« Salopards (…) qu’il dégagent tous » etc. Avec, en prime, cette saillie de Mélenchon sur Moscovici, un homme « qui ne pense pas français » (Le Monde, 24/03/2013). Quelque chose de très proche de  la rhétorique traditionnelle de l’extrême-droite, qu’on trouvait par exemple presque à l’identique dans les années 50, lorsqu’un Poujade accusait Mendès-France de « ne pas avoir une goutte de sang gaulois dans les veines ».

Ceci pour dire qu’à plus d’un demi-siècle de distance, les discours politiques comme les représentations mentales ne semblent guère avoir évolué, viciés par une conviction aussi irrationnelle que pourtant chevillée au corps : la crise, c’est toujours la faute de l’étranger, de la finance mondialisée, de l’Europe apatride, de tous ceux qui ne pensent pas français ou ne se sentent pas français. Une affirmation qui souffre pourtant d’une cruelle faiblesse : le présent gouvernement, comme les précédents, ont été choisis par les électeurs et un récent sondage vient confirmer qu’une majorité de l’opinion publique ne verrait pas d’inconvénients à confier de  nouveau le pouvoir à un individu qu’elle a congédié il n’y a même pas un an, un individu pourtant pas spécialement recommandable, ni par ses compétences, ni par sa stature morale mais qui, en outre, voit sa popularité renforcée par sa mise en examen.

# # # # # # #

Pouvez-vous reprendre le texte ci-dessus sur la rhétorique politique qui rend l'étranger responsable de la crise, en enchaînant juste après sa dernière phrase ?

Données de l'exercice ::

# # # # # # #

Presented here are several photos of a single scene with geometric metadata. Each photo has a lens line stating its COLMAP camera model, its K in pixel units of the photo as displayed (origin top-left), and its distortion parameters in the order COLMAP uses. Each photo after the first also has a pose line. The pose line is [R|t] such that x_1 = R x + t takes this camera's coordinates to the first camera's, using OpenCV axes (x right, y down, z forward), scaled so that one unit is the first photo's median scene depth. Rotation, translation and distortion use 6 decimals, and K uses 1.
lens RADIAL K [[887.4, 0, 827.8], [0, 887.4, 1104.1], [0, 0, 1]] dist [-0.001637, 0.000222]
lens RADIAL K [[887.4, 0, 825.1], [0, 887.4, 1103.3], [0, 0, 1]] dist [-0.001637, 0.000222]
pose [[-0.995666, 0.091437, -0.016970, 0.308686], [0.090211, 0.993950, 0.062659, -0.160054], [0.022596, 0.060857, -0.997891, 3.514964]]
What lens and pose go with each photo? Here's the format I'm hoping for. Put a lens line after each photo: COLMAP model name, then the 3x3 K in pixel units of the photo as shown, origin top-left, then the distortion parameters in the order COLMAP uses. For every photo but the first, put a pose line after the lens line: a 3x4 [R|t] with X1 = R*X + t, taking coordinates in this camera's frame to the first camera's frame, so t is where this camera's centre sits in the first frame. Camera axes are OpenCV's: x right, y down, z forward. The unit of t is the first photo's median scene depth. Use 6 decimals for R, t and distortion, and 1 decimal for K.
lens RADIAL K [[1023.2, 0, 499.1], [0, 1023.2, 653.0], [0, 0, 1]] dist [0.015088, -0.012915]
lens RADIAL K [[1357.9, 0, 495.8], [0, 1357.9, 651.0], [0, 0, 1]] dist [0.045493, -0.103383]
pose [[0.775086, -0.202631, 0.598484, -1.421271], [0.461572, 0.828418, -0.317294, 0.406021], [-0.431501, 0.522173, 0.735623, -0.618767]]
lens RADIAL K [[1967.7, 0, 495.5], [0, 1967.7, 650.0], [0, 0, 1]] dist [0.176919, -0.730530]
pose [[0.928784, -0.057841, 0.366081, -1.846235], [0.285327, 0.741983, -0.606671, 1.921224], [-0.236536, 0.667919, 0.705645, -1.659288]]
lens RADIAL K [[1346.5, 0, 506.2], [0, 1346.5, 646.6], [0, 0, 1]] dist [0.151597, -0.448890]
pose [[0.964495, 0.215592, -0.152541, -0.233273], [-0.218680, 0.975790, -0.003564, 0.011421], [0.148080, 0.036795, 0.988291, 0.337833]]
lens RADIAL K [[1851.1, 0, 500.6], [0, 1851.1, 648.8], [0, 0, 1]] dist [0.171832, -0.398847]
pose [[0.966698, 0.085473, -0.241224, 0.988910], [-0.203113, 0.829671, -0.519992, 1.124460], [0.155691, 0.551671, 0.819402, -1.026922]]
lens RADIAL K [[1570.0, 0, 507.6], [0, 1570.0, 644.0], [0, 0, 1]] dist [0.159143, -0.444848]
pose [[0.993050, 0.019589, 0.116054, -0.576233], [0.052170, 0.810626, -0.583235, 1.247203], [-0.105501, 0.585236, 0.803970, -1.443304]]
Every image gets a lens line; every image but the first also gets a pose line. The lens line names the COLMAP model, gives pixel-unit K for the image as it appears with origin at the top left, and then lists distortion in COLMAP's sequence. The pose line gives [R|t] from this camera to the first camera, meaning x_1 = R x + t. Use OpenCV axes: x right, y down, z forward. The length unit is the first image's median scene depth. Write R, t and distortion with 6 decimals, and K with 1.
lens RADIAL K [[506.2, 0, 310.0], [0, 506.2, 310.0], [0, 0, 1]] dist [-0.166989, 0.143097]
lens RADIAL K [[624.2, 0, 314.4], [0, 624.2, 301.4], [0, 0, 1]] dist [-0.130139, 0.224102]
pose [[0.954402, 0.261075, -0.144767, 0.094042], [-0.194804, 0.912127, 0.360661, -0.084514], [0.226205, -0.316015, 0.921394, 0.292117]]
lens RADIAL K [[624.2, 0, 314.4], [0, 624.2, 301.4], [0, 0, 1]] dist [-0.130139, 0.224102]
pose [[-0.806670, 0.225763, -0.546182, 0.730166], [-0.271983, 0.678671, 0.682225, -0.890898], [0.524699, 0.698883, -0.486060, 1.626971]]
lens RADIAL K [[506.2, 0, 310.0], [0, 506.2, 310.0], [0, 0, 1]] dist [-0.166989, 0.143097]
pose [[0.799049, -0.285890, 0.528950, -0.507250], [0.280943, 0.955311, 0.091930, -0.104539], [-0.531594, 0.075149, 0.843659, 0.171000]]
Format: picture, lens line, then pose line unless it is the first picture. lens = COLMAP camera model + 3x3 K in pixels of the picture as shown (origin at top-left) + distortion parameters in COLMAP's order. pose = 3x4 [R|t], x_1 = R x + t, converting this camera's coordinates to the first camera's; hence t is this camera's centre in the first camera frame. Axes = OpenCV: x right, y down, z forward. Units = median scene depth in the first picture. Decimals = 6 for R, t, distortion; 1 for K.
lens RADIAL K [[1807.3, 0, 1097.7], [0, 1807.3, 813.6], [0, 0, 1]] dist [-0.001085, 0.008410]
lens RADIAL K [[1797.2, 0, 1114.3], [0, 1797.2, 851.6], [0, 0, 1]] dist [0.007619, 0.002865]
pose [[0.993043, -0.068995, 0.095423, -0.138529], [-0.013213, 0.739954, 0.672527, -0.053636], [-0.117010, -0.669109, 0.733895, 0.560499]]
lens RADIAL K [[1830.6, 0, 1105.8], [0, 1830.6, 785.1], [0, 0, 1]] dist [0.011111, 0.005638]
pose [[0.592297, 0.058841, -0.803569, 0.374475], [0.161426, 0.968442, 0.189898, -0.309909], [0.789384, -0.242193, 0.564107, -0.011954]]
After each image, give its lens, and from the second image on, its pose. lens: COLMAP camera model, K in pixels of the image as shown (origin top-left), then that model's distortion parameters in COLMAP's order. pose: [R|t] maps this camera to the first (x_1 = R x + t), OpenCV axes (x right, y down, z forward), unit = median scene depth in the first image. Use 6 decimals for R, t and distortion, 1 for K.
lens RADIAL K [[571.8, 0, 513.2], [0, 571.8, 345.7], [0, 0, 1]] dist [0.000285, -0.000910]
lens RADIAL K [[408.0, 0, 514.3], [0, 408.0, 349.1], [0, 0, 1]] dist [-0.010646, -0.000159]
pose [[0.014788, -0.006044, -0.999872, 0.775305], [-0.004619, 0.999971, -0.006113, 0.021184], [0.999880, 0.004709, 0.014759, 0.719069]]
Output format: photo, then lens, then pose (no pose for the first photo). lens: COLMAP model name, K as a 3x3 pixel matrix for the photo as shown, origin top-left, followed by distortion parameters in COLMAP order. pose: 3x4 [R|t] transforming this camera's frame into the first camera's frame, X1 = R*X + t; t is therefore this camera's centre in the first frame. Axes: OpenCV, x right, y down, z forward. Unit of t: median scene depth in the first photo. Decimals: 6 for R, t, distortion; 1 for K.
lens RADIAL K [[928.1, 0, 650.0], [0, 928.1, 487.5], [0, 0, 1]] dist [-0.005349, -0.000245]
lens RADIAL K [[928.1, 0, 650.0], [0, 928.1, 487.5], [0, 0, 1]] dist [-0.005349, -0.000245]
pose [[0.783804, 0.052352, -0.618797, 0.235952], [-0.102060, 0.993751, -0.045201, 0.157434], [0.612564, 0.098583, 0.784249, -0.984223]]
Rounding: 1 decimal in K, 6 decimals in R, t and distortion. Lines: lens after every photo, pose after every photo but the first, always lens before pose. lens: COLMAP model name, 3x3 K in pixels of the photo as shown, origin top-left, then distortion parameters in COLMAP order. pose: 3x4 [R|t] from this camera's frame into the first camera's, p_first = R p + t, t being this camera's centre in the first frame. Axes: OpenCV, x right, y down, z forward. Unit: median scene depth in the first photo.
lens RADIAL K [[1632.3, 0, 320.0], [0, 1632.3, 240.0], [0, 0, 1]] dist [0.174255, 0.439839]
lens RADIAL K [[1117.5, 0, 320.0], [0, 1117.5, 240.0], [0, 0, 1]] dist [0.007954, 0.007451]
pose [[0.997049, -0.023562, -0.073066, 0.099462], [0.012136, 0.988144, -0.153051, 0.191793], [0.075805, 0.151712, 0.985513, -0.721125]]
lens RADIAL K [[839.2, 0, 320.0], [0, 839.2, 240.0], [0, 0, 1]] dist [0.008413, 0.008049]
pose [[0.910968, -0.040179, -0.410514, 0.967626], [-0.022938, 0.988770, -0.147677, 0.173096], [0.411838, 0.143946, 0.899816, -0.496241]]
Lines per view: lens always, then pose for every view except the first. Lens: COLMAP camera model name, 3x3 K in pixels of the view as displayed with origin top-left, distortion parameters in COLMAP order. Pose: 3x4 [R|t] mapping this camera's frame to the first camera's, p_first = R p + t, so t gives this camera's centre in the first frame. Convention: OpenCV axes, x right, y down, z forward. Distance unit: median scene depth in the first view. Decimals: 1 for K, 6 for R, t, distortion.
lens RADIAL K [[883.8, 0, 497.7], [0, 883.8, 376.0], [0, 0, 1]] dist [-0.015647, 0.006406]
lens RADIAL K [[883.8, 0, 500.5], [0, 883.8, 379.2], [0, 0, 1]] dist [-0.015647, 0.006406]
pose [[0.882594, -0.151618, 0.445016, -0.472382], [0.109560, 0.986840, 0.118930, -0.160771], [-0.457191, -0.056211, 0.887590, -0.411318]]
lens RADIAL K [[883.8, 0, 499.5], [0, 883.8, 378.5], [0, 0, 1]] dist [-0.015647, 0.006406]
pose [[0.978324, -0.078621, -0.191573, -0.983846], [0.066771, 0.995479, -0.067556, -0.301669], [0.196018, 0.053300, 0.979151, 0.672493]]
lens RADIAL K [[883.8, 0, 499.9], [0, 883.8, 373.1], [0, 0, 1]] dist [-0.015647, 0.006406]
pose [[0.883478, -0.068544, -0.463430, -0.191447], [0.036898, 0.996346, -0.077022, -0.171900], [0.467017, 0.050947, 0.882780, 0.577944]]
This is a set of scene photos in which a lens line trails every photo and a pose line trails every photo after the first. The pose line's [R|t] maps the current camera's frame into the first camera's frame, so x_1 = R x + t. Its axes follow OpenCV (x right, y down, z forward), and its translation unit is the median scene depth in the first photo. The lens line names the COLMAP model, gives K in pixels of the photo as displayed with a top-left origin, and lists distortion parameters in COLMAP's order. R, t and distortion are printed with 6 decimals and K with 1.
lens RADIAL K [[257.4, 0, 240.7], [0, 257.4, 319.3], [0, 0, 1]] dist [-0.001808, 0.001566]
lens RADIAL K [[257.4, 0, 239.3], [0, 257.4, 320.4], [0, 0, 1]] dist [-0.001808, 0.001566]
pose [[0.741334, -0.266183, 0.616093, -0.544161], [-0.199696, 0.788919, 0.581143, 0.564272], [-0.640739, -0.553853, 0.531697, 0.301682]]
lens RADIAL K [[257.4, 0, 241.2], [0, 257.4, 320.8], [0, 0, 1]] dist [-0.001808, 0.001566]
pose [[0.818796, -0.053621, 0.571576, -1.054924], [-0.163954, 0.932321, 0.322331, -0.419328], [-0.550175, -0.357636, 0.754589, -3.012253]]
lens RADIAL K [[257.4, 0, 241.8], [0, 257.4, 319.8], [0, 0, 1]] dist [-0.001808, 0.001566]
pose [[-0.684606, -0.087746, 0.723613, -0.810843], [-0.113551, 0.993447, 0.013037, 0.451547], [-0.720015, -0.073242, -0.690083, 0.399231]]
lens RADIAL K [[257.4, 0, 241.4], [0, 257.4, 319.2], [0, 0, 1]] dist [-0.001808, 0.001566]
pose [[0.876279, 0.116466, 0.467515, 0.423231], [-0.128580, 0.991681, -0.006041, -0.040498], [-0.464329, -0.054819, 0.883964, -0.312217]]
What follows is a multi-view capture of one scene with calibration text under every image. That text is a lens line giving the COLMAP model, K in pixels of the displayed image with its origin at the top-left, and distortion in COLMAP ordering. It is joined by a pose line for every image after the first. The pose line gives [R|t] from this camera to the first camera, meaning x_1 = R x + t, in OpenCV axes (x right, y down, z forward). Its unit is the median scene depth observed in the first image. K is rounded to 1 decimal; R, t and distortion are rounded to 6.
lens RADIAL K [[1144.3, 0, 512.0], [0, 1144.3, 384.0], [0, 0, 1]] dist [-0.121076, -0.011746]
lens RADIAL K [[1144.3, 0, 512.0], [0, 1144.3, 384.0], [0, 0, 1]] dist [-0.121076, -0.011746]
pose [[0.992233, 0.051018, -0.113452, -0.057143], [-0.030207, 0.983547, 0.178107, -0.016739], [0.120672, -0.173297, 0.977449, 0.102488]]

# # # # # # #

Réponse ::
Si les institutions d’un pays font tellement problème, peut-être faudrait-il alors voir à en changer plutôt que de chercher à accaparer les places de pouvoir, but ultime de quasiment tous les partis politiques. Mais il est tellement plus facile de faire de l’étranger le bouc émissaire ou d’en appeler à la symbolique nationale plutôt que de se remettre soi-même en cause.

 

B. Girard

 


Actualisation - De toutes façons,dans ce pays,  le respect des institutions est à géométrie variable, ne s'imposant qu'au parti majoritaire. Ces derniers jours, on a vu la droite s'en prendre avec virulence à une décision judiciaire et, encore plus marrant, aujourd'hui, les leaders de la droite dénoncer scandalisés les brutalités policières "contre les enfants" au cours de la manif homophobe de Paris. De la part de politiciens qui ont fait inscrire dans le Code pénal le délit d'outrage à policiers et à magistrats, ça ne manque pas de sel.